Scientists emphasize that human consumption is only part of what is needed to control invasive species and restore native fish populations, and that a comprehensive plan must include restoring fish predators to depleted habitats and erecting physical barriers to prevent further dissemination of the invaders.
“We are not going to be able to just eat our way out of the invasive species problem,” Dr. Kramer said. “On the other hand, there are places where this can be a very useful part of the strategy.”
The United States Fish and Wildlife Service is now exploring where it might be helpful. Models suggest that commercial harvest of Asian carp in the Mississippi would most likely help control populations there, “as part of an integrated pest management program,” said Valerie Fellows, a spokeswoman.
In practice, it is still unclear whether commercial fishing pressure could be high enough to have a significant impact, she said. The Army Corps of Engineers has spent millions of dollars to erect electronic barriers to keep Asian carp from moving from the Illinois River into the Great Lakes.
There are risks to whetting America’s appetite. Marketing an invasive species could make it so popular that “individuals would raise or release the fish” where they did not already exist, Ms. Fellows said, potentially exacerbating the problem; tilapia were originally imported into Latin America for weed and bug control, but commercialization helped the species spread far more widely than intended.
Dr. Kramer is concerned that the marketing of lionfish might increase the number of traps on reefs, which could trap other fish as well. He said spearfishing was the sustainable way to catch lionfish, which are reef dwellers.

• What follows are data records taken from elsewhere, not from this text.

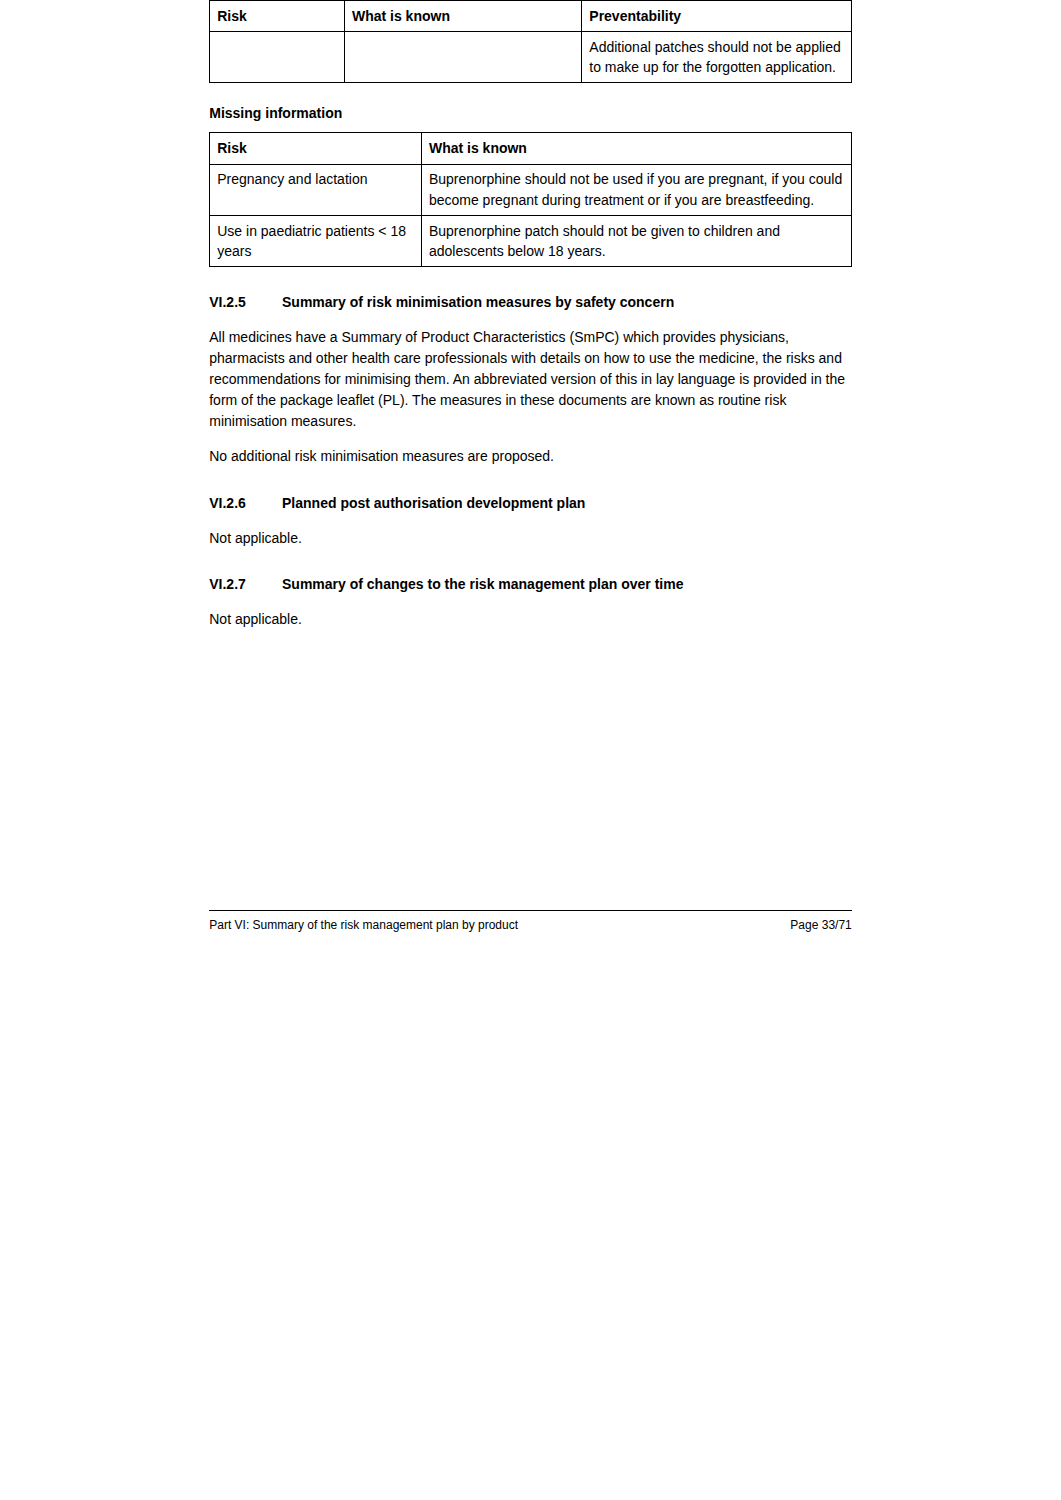| Risk | What is known | Preventability |
| --- | --- | --- |
| | | Additional patches should not be applied to make up for the forgotten application. |
Missing information
| Risk | What is known |
| --- | --- |
| Pregnancy and lactation | Buprenorphine should not be used if you are pregnant, if you could become pregnant during treatment or if you are breastfeeding. |
| Use in paediatric patients < 18 years | Buprenorphine patch should not be given to children and adolescents below 18 years. |
VI.2.5 Summary of risk minimisation measures by safety concern
All medicines have a Summary of Product Characteristics (SmPC) which provides physicians, pharmacists and other health care professionals with details on how to use the medicine, the risks and recommendations for minimising them. An abbreviated version of this in lay language is provided in the form of the package leaflet (PL). The measures in these documents are known as routine risk minimisation measures.
No additional risk minimisation measures are proposed.
VI.2.6 Planned post authorisation development plan
Not applicable.
VI.2.7 Summary of changes to the risk management plan over time
Not applicable.
Part VI: Summary of the risk management plan by product Page 33/71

Cookbooks do not say much about how to filet an Asian carp, which has an unusual bony structure. And even if one developed a taste for, say, European green crab soup, there is nowhere to buy the main ingredient, though it is plentiful in the sea.

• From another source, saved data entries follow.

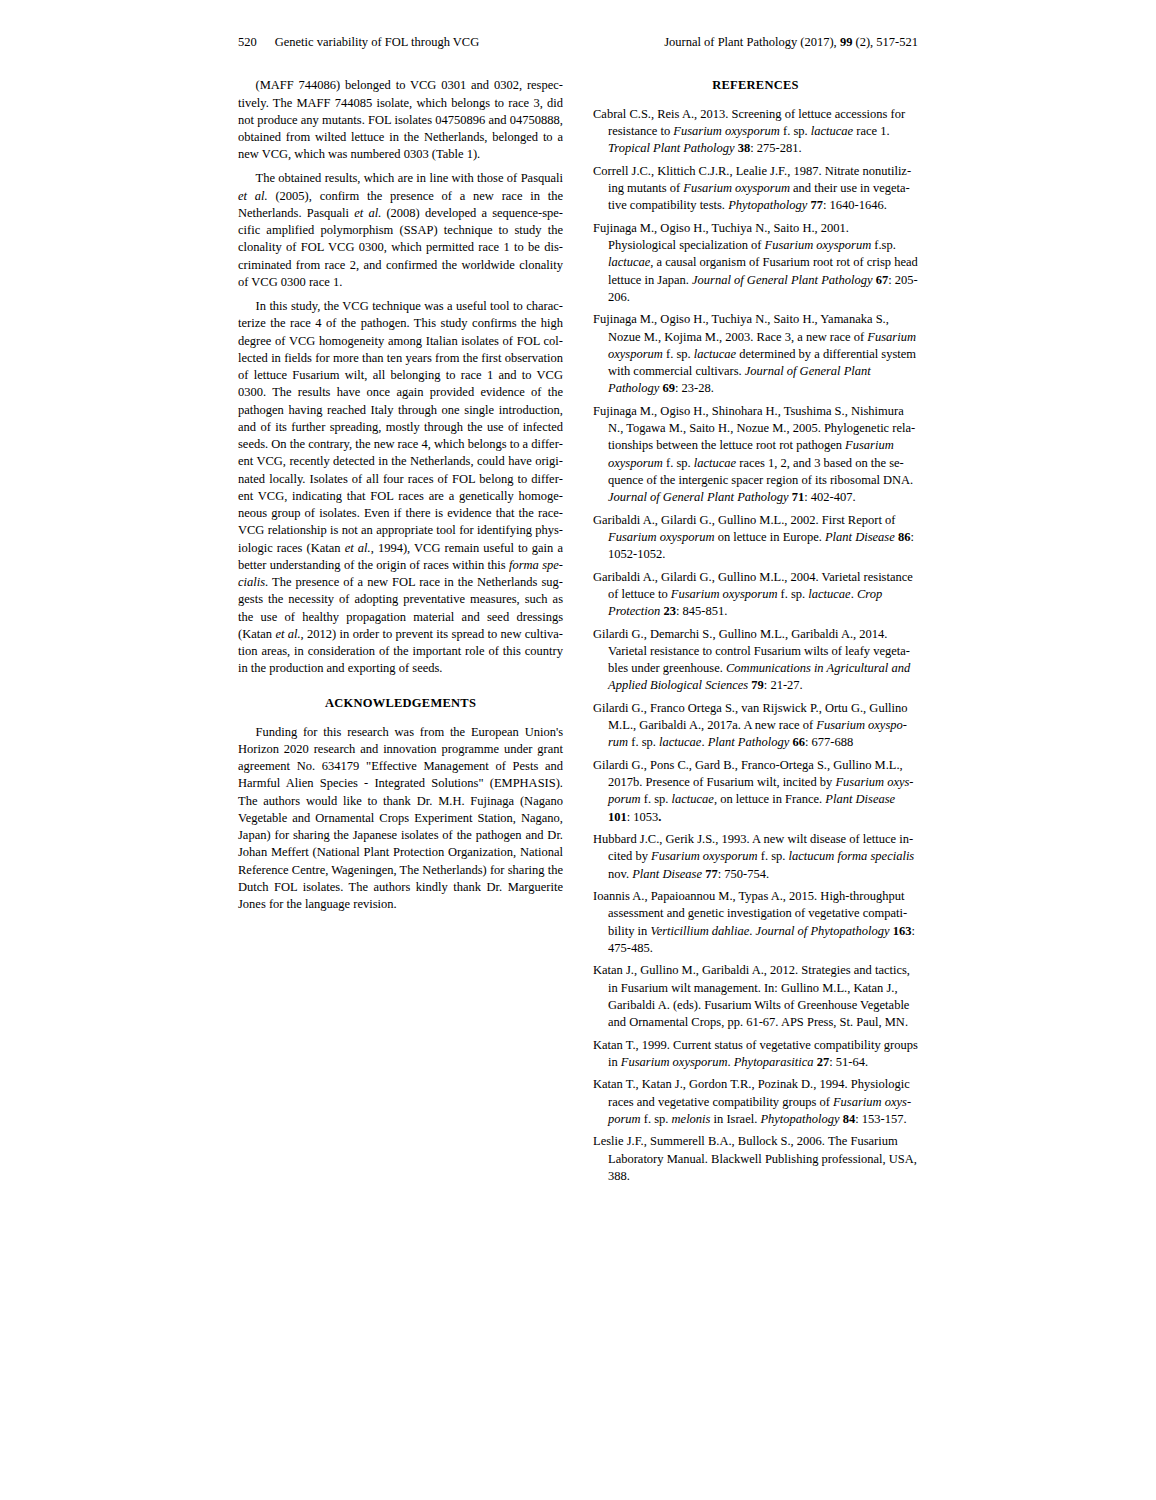520 Genetic variability of FOL through VCG
Journal of Plant Pathology (2017), 99 (2), 517-521
(MAFF 744086) belonged to VCG 0301 and 0302, respectively. The MAFF 744085 isolate, which belongs to race 3, did not produce any mutants. FOL isolates 04750896 and 04750888, obtained from wilted lettuce in the Netherlands, belonged to a new VCG, which was numbered 0303 (Table 1).
The obtained results, which are in line with those of Pasquali et al. (2005), confirm the presence of a new race in the Netherlands. Pasquali et al. (2008) developed a sequence-specific amplified polymorphism (SSAP) technique to study the clonality of FOL VCG 0300, which permitted race 1 to be discriminated from race 2, and confirmed the worldwide clonality of VCG 0300 race 1.
In this study, the VCG technique was a useful tool to characterize the race 4 of the pathogen. This study confirms the high degree of VCG homogeneity among Italian isolates of FOL collected in fields for more than ten years from the first observation of lettuce Fusarium wilt, all belonging to race 1 and to VCG 0300. The results have once again provided evidence of the pathogen having reached Italy through one single introduction, and of its further spreading, mostly through the use of infected seeds. On the contrary, the new race 4, which belongs to a different VCG, recently detected in the Netherlands, could have originated locally. Isolates of all four races of FOL belong to different VCG, indicating that FOL races are a genetically homogeneous group of isolates. Even if there is evidence that the race-VCG relationship is not an appropriate tool for identifying physiologic races (Katan et al., 1994), VCG remain useful to gain a better understanding of the origin of races within this forma specialis. The presence of a new FOL race in the Netherlands suggests the necessity of adopting preventative measures, such as the use of healthy propagation material and seed dressings (Katan et al., 2012) in order to prevent its spread to new cultivation areas, in consideration of the important role of this country in the production and exporting of seeds.
Acknowledgements
Funding for this research was from the European Union's Horizon 2020 research and innovation programme under grant agreement No. 634179 "Effective Management of Pests and Harmful Alien Species - Integrated Solutions" (EMPHASIS). The authors would like to thank Dr. M.H. Fujinaga (Nagano Vegetable and Ornamental Crops Experiment Station, Nagano, Japan) for sharing the Japanese isolates of the pathogen and Dr. Johan Meffert (National Plant Protection Organization, National Reference Centre, Wageningen, The Netherlands) for sharing the Dutch FOL isolates. The authors kindly thank Dr. Marguerite Jones for the language revision.
References
Cabral C.S., Reis A., 2013. Screening of lettuce accessions for resistance to Fusarium oxysporum f. sp. lactucae race 1. Tropical Plant Pathology 38: 275-281.
Correll J.C., Klittich C.J.R., Lealie J.F., 1987. Nitrate nonutilizing mutants of Fusarium oxysporum and their use in vegetative compatibility tests. Phytopathology 77: 1640-1646.
Fujinaga M., Ogiso H., Tuchiya N., Saito H., 2001. Physiological specialization of Fusarium oxysporum f.sp. lactucae, a causal organism of Fusarium root rot of crisp head lettuce in Japan. Journal of General Plant Pathology 67: 205-206.
Fujinaga M., Ogiso H., Tuchiya N., Saito H., Yamanaka S., Nozue M., Kojima M., 2003. Race 3, a new race of Fusarium oxysporum f. sp. lactucae determined by a differential system with commercial cultivars. Journal of General Plant Pathology 69: 23-28.
Fujinaga M., Ogiso H., Shinohara H., Tsushima S., Nishimura N., Togawa M., Saito H., Nozue M., 2005. Phylogenetic relationships between the lettuce root rot pathogen Fusarium oxysporum f. sp. lactucae races 1, 2, and 3 based on the sequence of the intergenic spacer region of its ribosomal DNA. Journal of General Plant Pathology 71: 402-407.
Garibaldi A., Gilardi G., Gullino M.L., 2002. First Report of Fusarium oxysporum on lettuce in Europe. Plant Disease 86: 1052-1052.
Garibaldi A., Gilardi G., Gullino M.L., 2004. Varietal resistance of lettuce to Fusarium oxysporum f. sp. lactucae. Crop Protection 23: 845-851.
Gilardi G., Demarchi S., Gullino M.L., Garibaldi A., 2014. Varietal resistance to control Fusarium wilts of leafy vegetables under greenhouse. Communications in Agricultural and Applied Biological Sciences 79: 21-27.
Gilardi G., Franco Ortega S., van Rijswick P., Ortu G., Gullino M.L., Garibaldi A., 2017a. A new race of Fusarium oxysporum f. sp. lactucae. Plant Pathology 66: 677-688
Gilardi G., Pons C., Gard B., Franco-Ortega S., Gullino M.L., 2017b. Presence of Fusarium wilt, incited by Fusarium oxysporum f. sp. lactucae, on lettuce in France. Plant Disease 101: 1053.
Hubbard J.C., Gerik J.S., 1993. A new wilt disease of lettuce incited by Fusarium oxysporum f. sp. lactucum forma specialis nov. Plant Disease 77: 750-754.
Ioannis A., Papaioannou M., Typas A., 2015. High-throughput assessment and genetic investigation of vegetative compatibility in Verticillium dahliae. Journal of Phytopathology 163: 475-485.
Katan J., Gullino M., Garibaldi A., 2012. Strategies and tactics, in Fusarium wilt management. In: Gullino M.L., Katan J., Garibaldi A. (eds). Fusarium Wilts of Greenhouse Vegetable and Ornamental Crops, pp. 61-67. APS Press, St. Paul, MN.
Katan T., 1999. Current status of vegetative compatibility groups in Fusarium oxysporum. Phytoparasitica 27: 51-64.
Katan T., Katan J., Gordon T.R., Pozinak D., 1994. Physiologic races and vegetative compatibility groups of Fusarium oxysporum f. sp. melonis in Israel. Phytopathology 84: 153-157.
Leslie J.F., Summerell B.A., Bullock S., 2006. The Fusarium Laboratory Manual. Blackwell Publishing professional, USA, 388.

To increase culinary demand, Food and Water Watch has teamed up with the James Beard Foundation and Kerry Heffernan, the chef at the South Gate restaurant in New York City, to devise recipes using the creatures. At a recent tasting, there was Asian carp ceviche and braised lionfish filet in brown butter sauce.
Lionfish, it turns out, looks hideous but tastes great. The group had to hire fishermen to catch animals commonly regarded as pests. Mr. Heffernan said he would consider putting them on his menu and was looking forward to getting some molting European green crabs to try in soft-shell crab recipes.
Last summer, the Nature Conservancy sponsored a lionfish food fair in the Bahamas, featuring lionfish fritters and more. They offered fishermen $11 a pound — about the price of grouper — and got an abundant supply. Lionfish, native to the Indian Ocean and South Pacific, arrived in the Caribbean in the early 1990s and are spreading rapidly; voracious eaters, they even eat juveniles of native fish.
Lionfish, like grouper, can carry ciguatoxin, which causes vomiting and neurological symptoms, so they cannot be taken from water where the microbe that produces the toxin is found. The fish’s venomous spines must be removed before sale, although that is not a serious marketing obstacle.
Mitchell Davis, vice president of the Beard Foundation, said other species had moved from being pariah pests to must-have items on American plates, like dandelion greens for salads.